Managing the Network
The set-up of their internal network is similar in concept to a college computer lab. while most college computer labs may have just one - or at most several - locations that are close to each other or on the same campus, Google has employees all over the world and they are all on the same network. Engineers that live on different continents work together on projects using the Google Enterprise Network.
All of the computers on the network receive an automatic installation and all of the resources are remotely mounted. Directories such as AFS, CiFS and NFS are managed by administrators. They get a 'custom' debian install with Red Hat Kickstart. Updates are automatic and every computer must 'call home' daily with a status report that goes into a central repository that tracks 'out-of-date' machines. This allows the admin's to quickly look up what machines need updating with exact information on what they need.
In order to manage the network update process, they have a 'Test' network that most of the Google employees do not have access too. Vince explained that with all of the ultra-modern equipment they use they make sure to always use the latest version of the Kernel. Even though bugs and such arise in the network, it creates much less work going forward by having tested updates before implementing them on the network.

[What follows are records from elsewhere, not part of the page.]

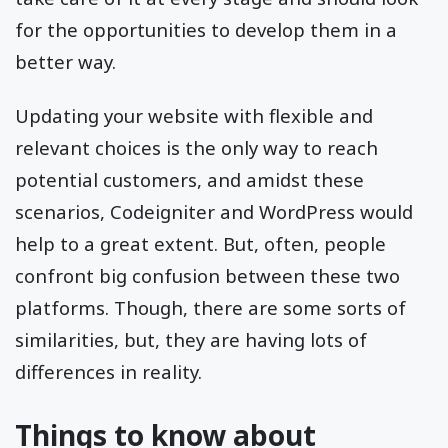
for the opportunities to develop them in a
better way.
Updating your website with flexible and
relevant choices is the only way to reach
potential customers, and amidst these
scenarios, Codeigniter and WordPress would
help to a great extent. But, often, people
confront big confusion between these two
platforms. Though, there are some sorts of
similarities, but, they are having lots of
differences in reality.
Things to know about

It seems that NFSv3 is not very secure because it uses the sun rpc layer using auth_sys. The client uses lists of groups to aid in its query. With NFSv4, they were able to add security by creating a kernel 'oops' when the client's Kerberos tickets expire. They use the rpc.gssd deamon to close and re-open all of the kernel pipes, thus triggering the 'oops' from the kernel.
Refreshing Kerberos tickets took a little time to figure out. By modifiying the pam_krb5 to automatically refresh allowed the applications to know that the home directory could go away, reminding them to back-up. Even with that done though, Kerberos tickets are hard coded to the /tmp directory and are vulnerable to physical attack.

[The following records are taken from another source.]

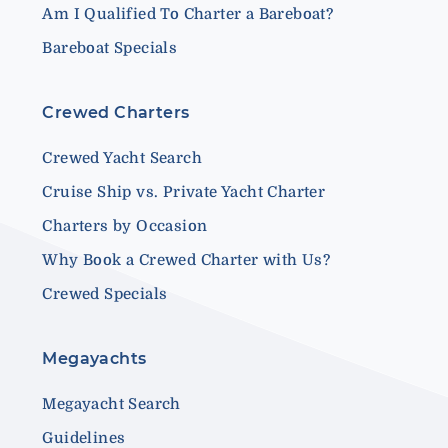
Am I Qualified To Charter a Bareboat?
Bareboat Specials
Crewed Charters
Crewed Yacht Search
Cruise Ship vs. Private Yacht Charter
Charters by Occasion
Why Book a Crewed Charter with Us?
Crewed Specials
Megayachts
Megayacht Search
Guidelines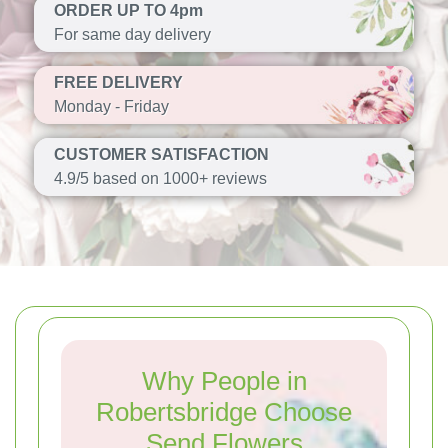
ORDER UP TO 4pm
For same day delivery
FREE DELIVERY
Monday - Friday
CUSTOMER SATISFACTION
4.9/5 based on 1000+ reviews
Why People in
Robertsbridge Choose
Send Flowers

Users logging on and newly created users have to wait longer because the program has to read the entire database. Package installation is slow but most of their software is installed remotely. When Vince brought that one up we all looked at him and said “join the club” and laughed.
It seems that they came up with what they described as an 'ugly hack' for POSIX. It makes glibc use the local cache (ncsd) but it is buggy and cannot help with the initial hit. They have two options when giving access to the local devices to the user, 1. Red Hat pan_console which gives the user access but does not support more than one user on a machine. 2.Debian groups, which adds the users to many groups and gets them to the NFS quickly. Neither of them is as secure as Google would like.
As you can see because of the unique shape and purpose of Google's network they have pushed and pulled on parts of Linux in ways that were never dreamed of. Hopefully they will figure it out, and tell us how they did it along the way.
Vince was kind enough to inform me of some technical errors of mine.
Here are his corrections:
"Our debian installs use the debian preseed, RH installs use kickstart, the kernel "oops" is a actually bug that we spotted and reported to the Linux NFS maintainer, who was able to fix it with our help. rpc.gssd was patched to _not_close/re-open all the pipes, which would trigger the oops. pam_krb5 was modified to refresh tickets on screensaver unlock, not to notify when the tickets would expire. The problem of reading the entire passwd database affects new user creating via "adduser", and bash ~home dir expansion. The nscd "hack" for glibc pre-dates Google, and I believe it's modeled after other unixes. The debian group access model pollutes the NFSv3 16 group limit."
Thanks Vince :-)
If anyone from the P.L.U.G. finds this thread, Please participate! This site has given me more information than any other single source. I stuck with Linux because of this site and this thread is my way of trying to 'give back'. If this thread helps just one person who had yet to find someone else to talk to about Linux, then I am a happy man.